**Task brief:** Make an exact copy, from the records below, of the lines from the line containing "Structures marked on" to the line containing "FDG PET of an", both lines included, excluding pictures.

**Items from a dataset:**
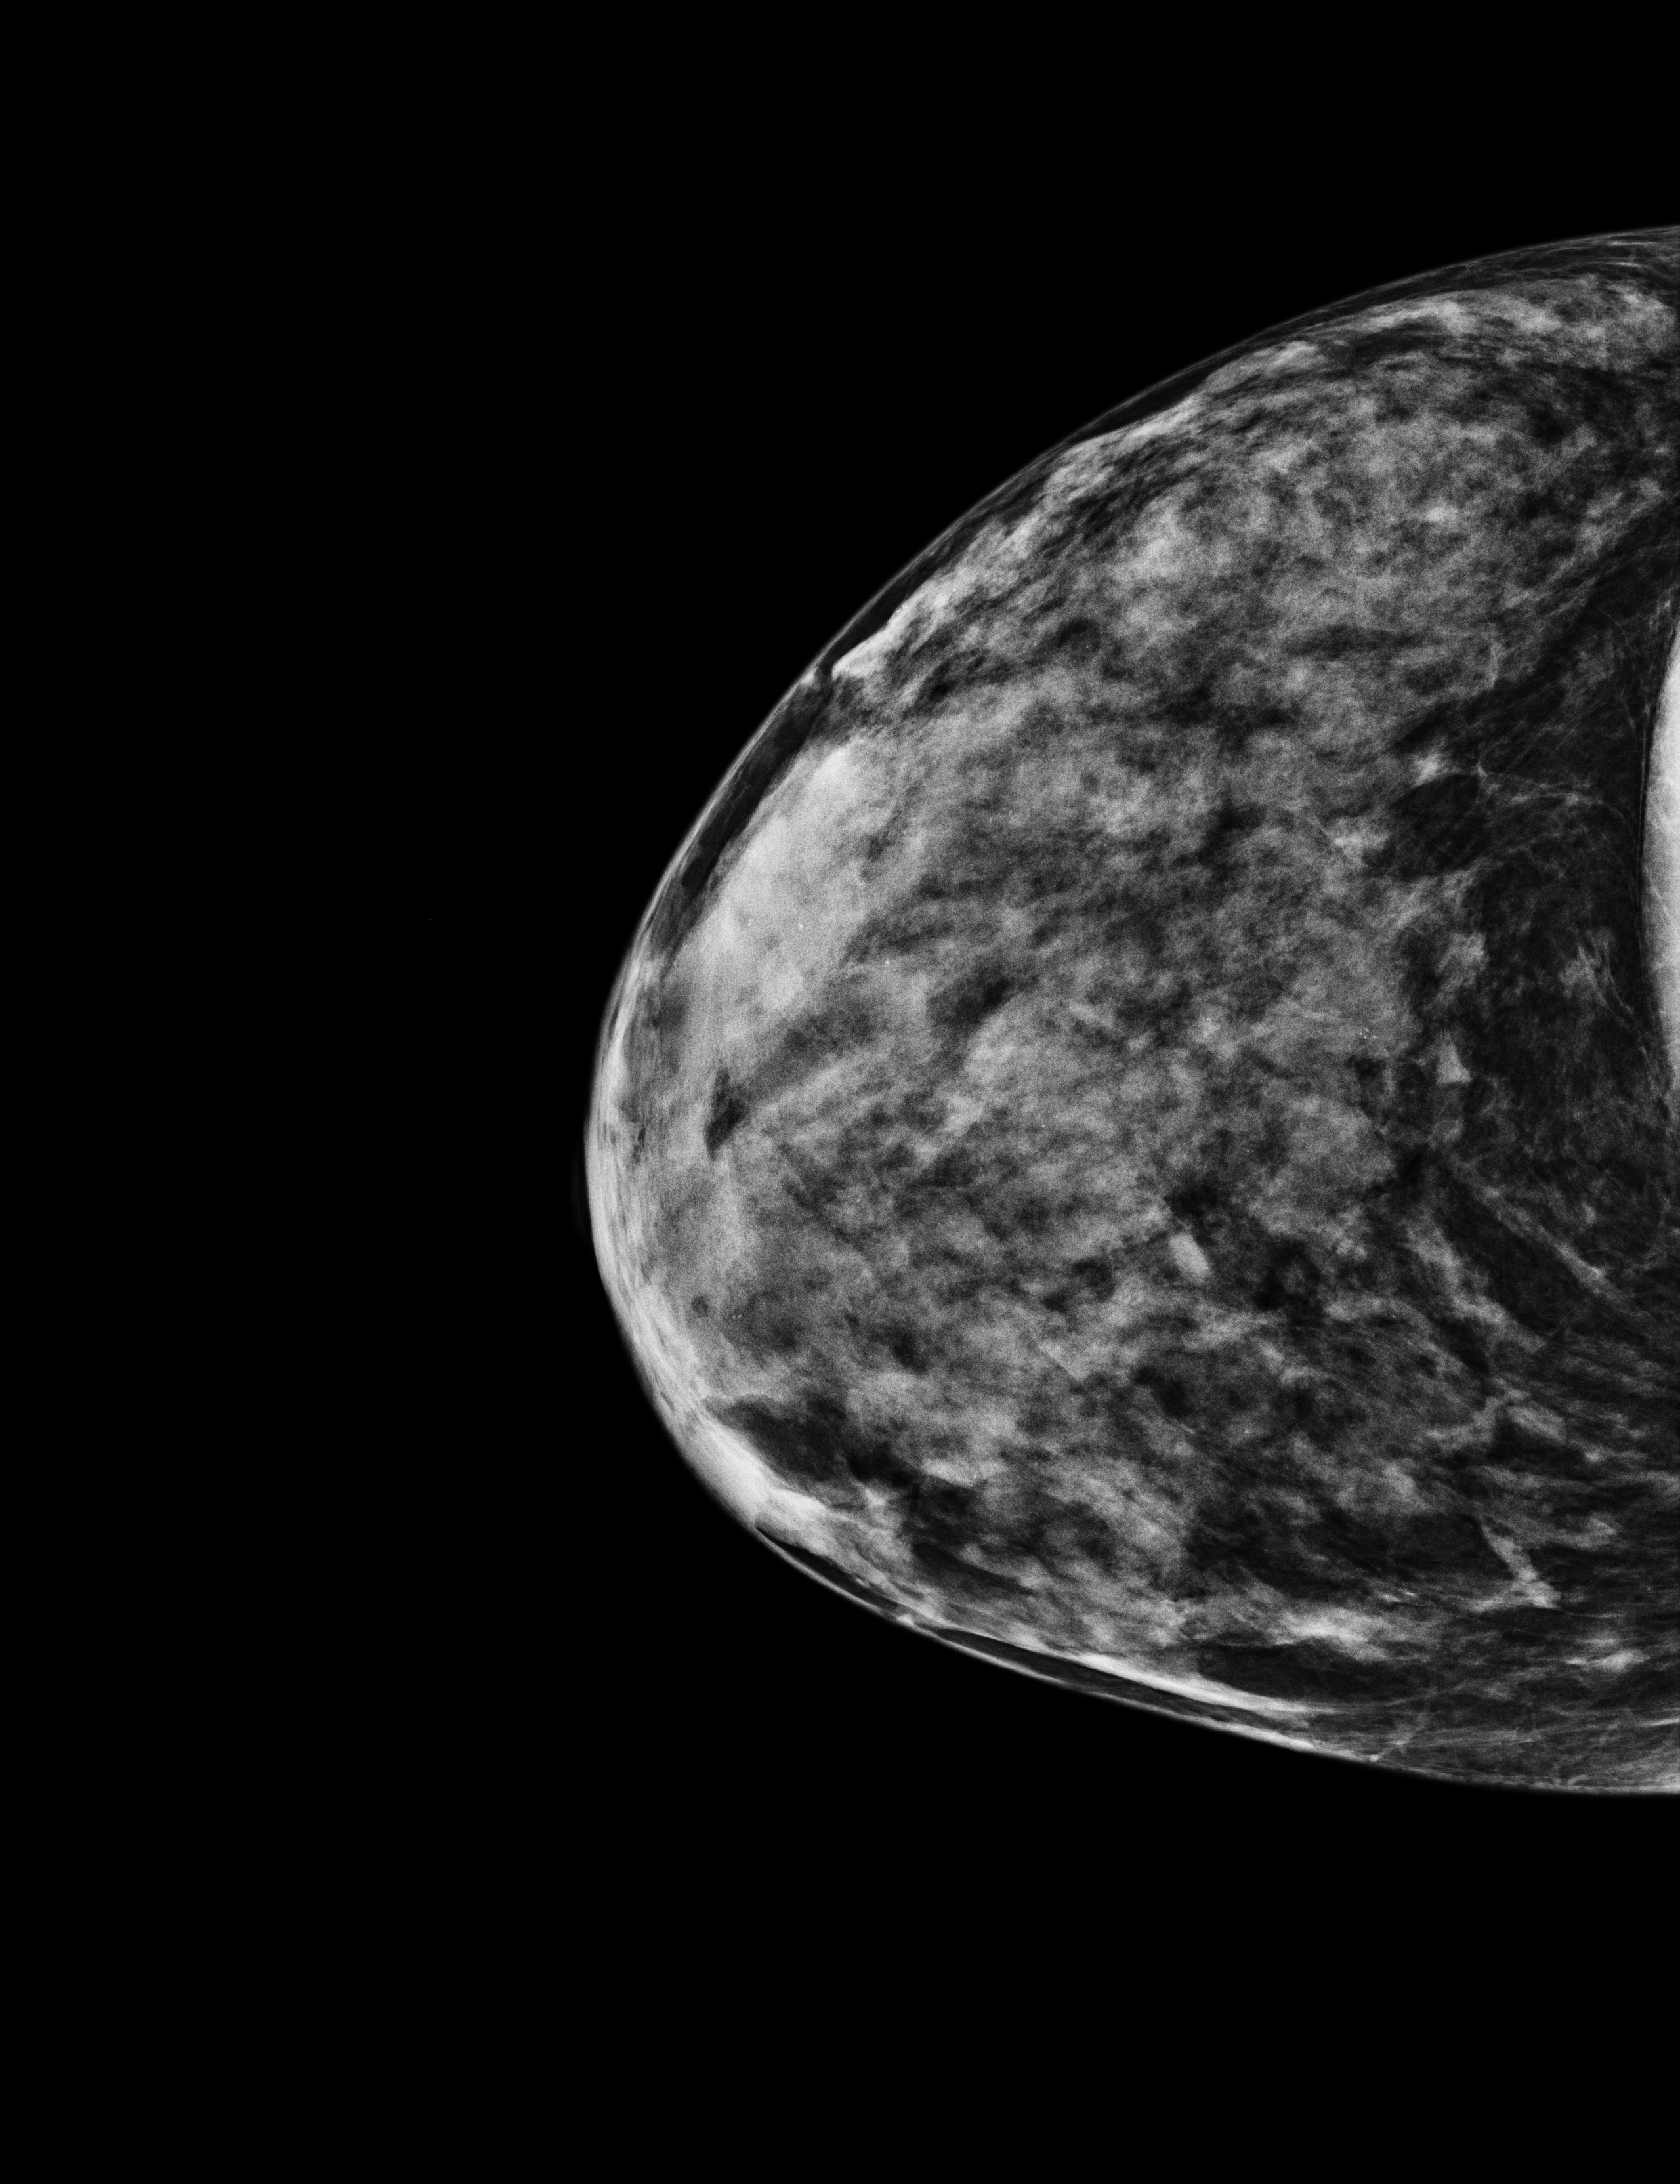
Digital mammogram (FFDM), right breast, craniocaudal (CC) view, annual screening mammography examination, compressed breast thickness 37 mm. Patient: female, 43 years.
Breast density at the screening exam (both breasts): extremely dense (BI-RADS density category d). Final BI-RADS category for the screening round (tomosynthesis exam, both breasts): category 2. Recall: no recall after this screen.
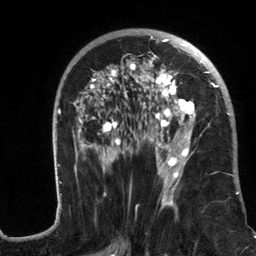
Breast MRI (dynamic contrast-enhanced), one axial slice. Cropped to one breast. Dynamic contrast-enhanced series, time point 2 of 6 at this slice position (early post-contrast). 3 T. TE 2.8 ms, TR 7.3 ms. 1.2 mm slice thickness. 256 × 256 image matrix. Female patient.
Annotated regions visible in this slice (semi-automatic segmentation, software-assisted and operator-edited):
- enhancing-tissue mask used for the functional tumour volume (all voxels passing the contrast-enhancement thresholds inside the analysis volume; usually the tumour): bounding box (x1, y1, x2, y2) in pixels: (56, 31, 239, 217)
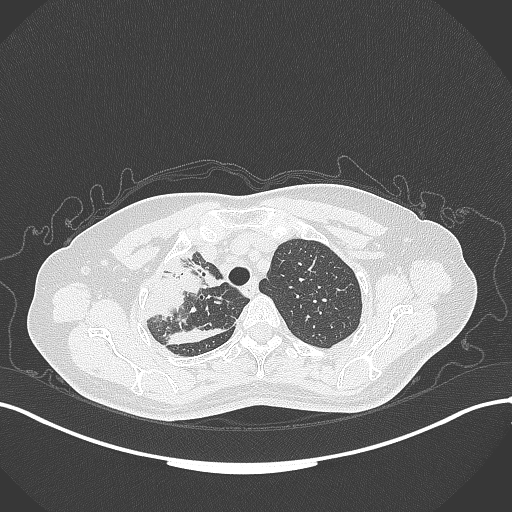
Chest CT, one axial slice. Position 260 of 309 along the scan axis. Reconstruction kernel B70f. 120 kVp. Lung window (W 1500 / L -600 HU). 512 × 512 image matrix. Patient: female, 60 years. From the clinical record (not read from this slice): clinical TNM (as recorded): T3 N1 M1.
Outlined on this slice (bounding box drawn by a radiologist):
- lung tumour (recorded histology: adenocarcinoma): bounding box (x1, y1, x2, y2) in pixels: (142, 243, 230, 326)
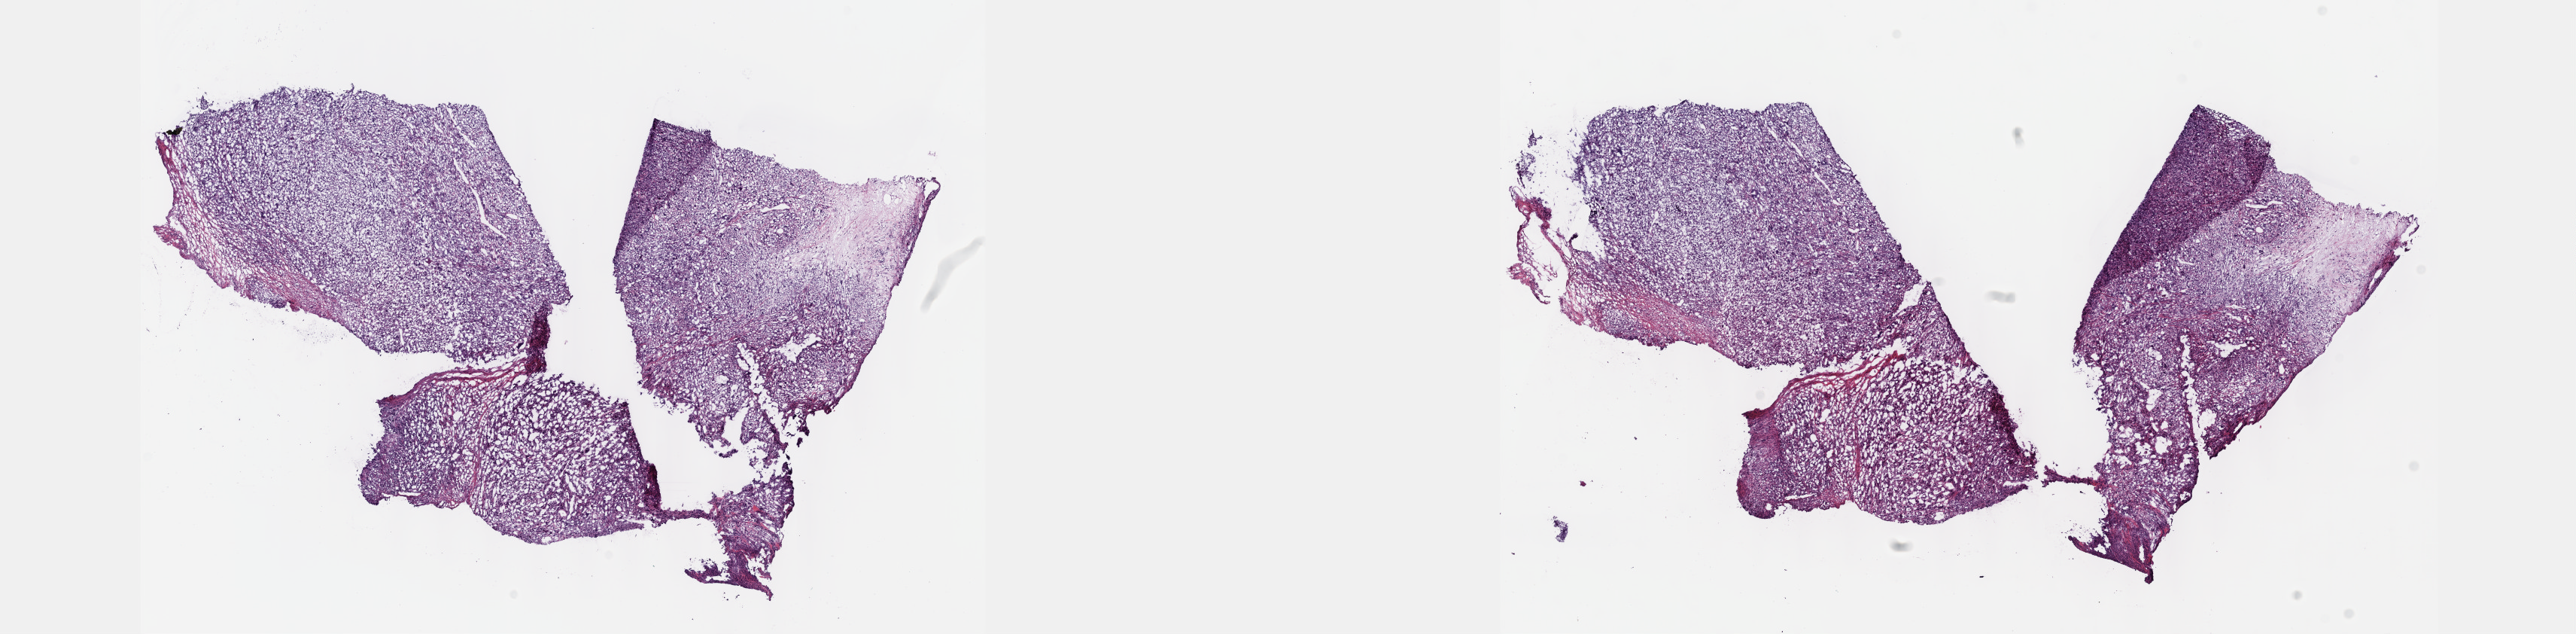
Hematoxylin and eosin (H&E) stained whole-slide image, shown as a low-resolution overview of the whole scanned area (about 27.7 x 6.8 mm); frozen section; retroperitoneum and peritoneum, primary tumour sample. Female, age 31 years at initial diagnosis. Composition of this section per pathologist review: tumour cells 85%, tumour nuclei 90%, normal cells 0%, stromal cells 15%, necrosis 0%. Infiltration values recorded for this section: lymphocyte infiltration 0%, monocyte infiltration 0%, neutrophil infiltration 0%.
* histologic diagnosis: Malignant peripheral nerve sheath tumor (retroperitoneum)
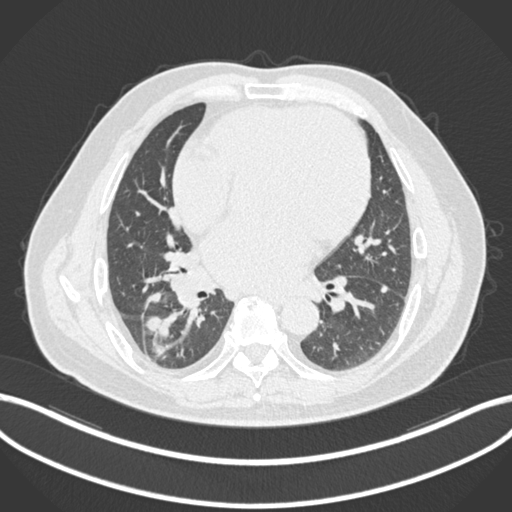
Chest CT, one axial slice. Slice 81 of 200 in the series (ordered by position). Reconstruction kernel B30f. Lung window (W 1500 / L -600 HU). 1 mm slice thickness. 512 × 512 image matrix. Patient: male, 59 years.
Structures marked on this image (bounding box drawn by a radiologist):
- lung tumour (recorded histology: adenocarcinoma): box from (x=144, y=284) to (x=176, y=358) px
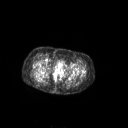
FDG PET of an extremity soft-tissue mass (from a PET/CT study), one axial slice. Slice 61 of 267 in the series (ordered by position). 3.27 mm slice thickness. 128 × 128 image matrix. Patient: female, 70 years. From the clinical record (not read from this slice): histological type: synovial sarcoma; grade: intermediate; site of the primary tumour: right buttock.
Annotated regions visible in this slice (expert contour drawn on MRI and transferred to this co-registered scan by the dataset authors):
- gross tumour volume including surrounding oedema: bounding box [x1, y1, x2, y2] px = [33, 69, 46, 80]
- gross tumour volume (mass): [35, 69, 41, 74]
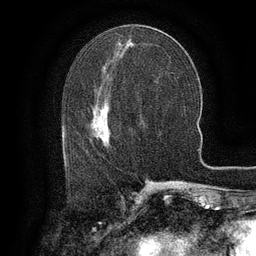
Breast MRI (dynamic contrast-enhanced), one axial slice; slice 55 of 134 in the series (ordered by position); cropped to one breast; dynamic contrast-enhanced series, time point 2 of 6 at this slice position (early post-contrast); 3 T; TE 2.6 ms, TR 5.4 ms; 1.2 mm slice thickness; 256 × 256 image matrix, field of view 180 × 180 mm. Female patient.
Annotated regions visible in this slice (semi-automatically segmented with operator editing):
- enhancing-tissue mask used for the functional tumour volume (all voxels passing the contrast-enhancement thresholds inside the analysis volume; usually the tumour): box from (x=101, y=110) to (x=111, y=142) px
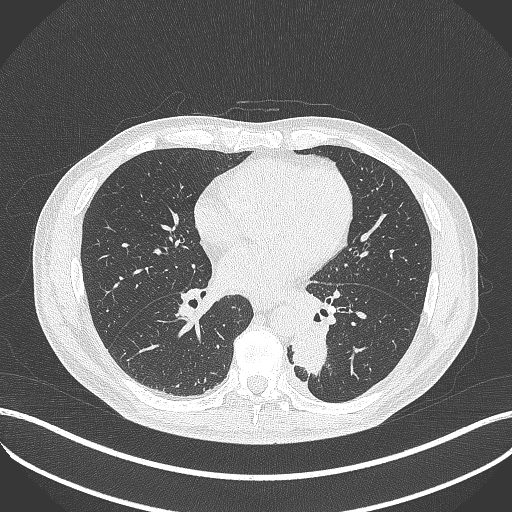
Chest CT, one axial slice. Slice 180 of 451 in the series (ordered by position). 120 kVp. Lung window (W 1500 / L -600 HU). 512 × 512 image matrix. Male patient, age 72 years. From the clinical record (not read from this slice): clinical TNM (as recorded): T2b N0 M1.
Annotated regions visible in this slice (bounding box drawn by a radiologist):
- lung tumour (recorded histology: adenocarcinoma): bounding box <285,317,333,379> (left, top, right, bottom; pixels)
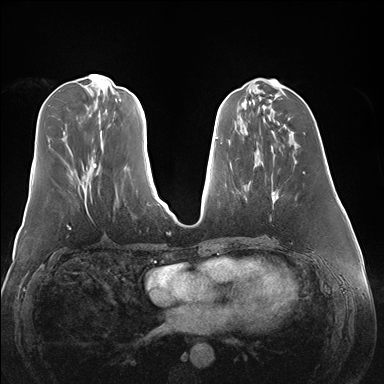
Breast MRI (dynamic contrast-enhanced), one axial slice; slice 60 of 176 in the series (ordered by position); dynamic contrast-enhanced series, time point 2 of 7 at this slice position (early post-contrast); 1.5 T; TE 1.5 ms, TR 4.1 ms; 384 × 384 image matrix, field of view 360 × 360 mm. Female patient.
Annotated regions visible in this slice (semi-automatic segmentation, software-assisted and operator-edited):
- enhancing-tissue mask used for the functional tumour volume (all voxels passing the contrast-enhancement thresholds inside the analysis volume; usually the tumour): bounding box [x1, y1, x2, y2] px = [271, 192, 275, 203]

**Exercise output:**
Structures marked on this image (bounding box drawn by a radiologist):
- lung tumour (recorded histology: adenocarcinoma): box from (x=144, y=284) to (x=176, y=358) px
FDG PET of an extremity soft-tissue mass (from a PET/CT study), one axial slice. Slice 61 of 267 in the series (ordered by position). 3.27 mm slice thickness. 128 × 128 image matrix. Patient: female, 70 years. From the clinical record (not read from this slice): histological type: synovial sarcoma; grade: intermediate; site of the primary tumour: right buttock.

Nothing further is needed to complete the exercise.